Ann Rowley: Chemistry, mentoring, a unicorn, and medicines

My daughter talks all the time about wanting to be a scientist, but she also talks about wanting to be a unicorn.  One of these is clearly impossible, but without a role model in chemistry, a career in science seemed just as out of reach to me.  I had no idea what it would look like as a career, so it seemed just as impossible as it is for my daughter to sprout a colorful horn and four hooves.   

My mom was a psychiatrist and growing up I saw the impact medicines have on mental health. I realized the power that a novel therapeutic can have to transform not only a population of individuals stricken with a disease, but their families and loved ones as well.  Illness can affect our finances, our relationships, and our ability to positively contribute to society; therefore, medicine can be transformative and have a positive ripple effect. This drew me to have a career in pharmaceutical industry.    

When I meet someone new and they ask what I do, I’m always proud to say I’m a ‘Drug Hunter’ looking to cure diseases."

Ann Rowley

Team Leader, Medicinal Chemistry

What that really means is that I'm a medicinal chemist using my background in synthetic organic chemistry to solve difficult problems to make an impact on human disease. Beyond that I am a wife, a mom to two small children and an active marathon runner and triathlete.

Two female scientists smiling at the camera
Ann and her mentor, Lisa

I’m grateful to have the mentorship I did back then and now from both my peers and senior leaders.  Lisa Marcaurelle, a senior director and of one of the many phenomenal role models I am lucky to have here at GSK, was my first boss and mentor directly following graduate school at the Broad institute. Sometimes Lisa asks questions to deliberately get me to think differently. She’ll also challenge me with leadership and career growth opportunities. Some might find that intimidating, I find it to be a way to spread my wings and learn more. I take her lessons and use them to build, challenge and mentor my own team.   

Mentoring isn’t one size fits all

As a team leader, I strive to be introspective as well as see things from different points of view.  Mentoring isn’t one size fits all and takes a lot of getting to know what works well for each one of my team members.  Our diverse teams allow us all to think outside the box, grow and connect, appreciate others’ experiences and valued perspectives. I can’t put into words how proud it makes me that ‘Team Ann’ truly exemplifies GSK values. 

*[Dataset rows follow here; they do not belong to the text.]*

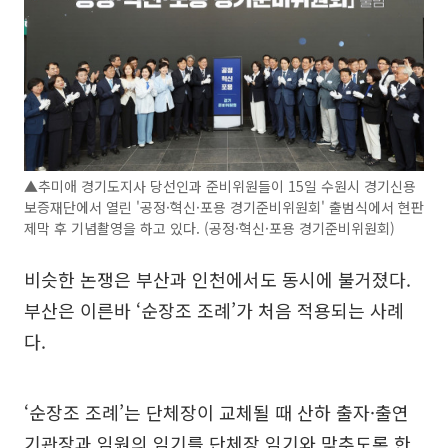
▲추미애 경기도지사 당선인과 준비위원들이 15일 수원시 경기신용
보증재단에서 열린 '공정·혁신·포용 경기준비위원회' 출범식에서 현판
제막 후 기념촬영을 하고 있다. (공정·혁신·포용 경기준비위원회)
비슷한 논쟁은 부산과 인천에서도 동시에 불거졌다.
부산은 이른바 ‘순장조 조례’가 처음 적용되는 사례
다.
‘순장조 조례’는 단체장이 교체될 때 산하 출자·출연
기관장과 임원의 임기를 단체장 임기와 맞추도록 한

Whether I am leading a meeting about an important medicinal chemistry target, making a compound in the lab, setting up a team building activity, spending time with family at home, or training for my goal race, I bring my positive attitude, creative thinking, ambition, and tireless energy to everything I do. 

Young child in a unicorn costume standing with her mother
Ann and her daughter, the unicorn

My personal goal is to be at a place where I can say I helped get a novel therapeutic on the market and I did it by collaborating and mentoring a brilliant, diverse, and inclusive team. GSK is the place where it will happen. And if my daughter decides to be a scientist and not a unicorn, I’ll be even happier.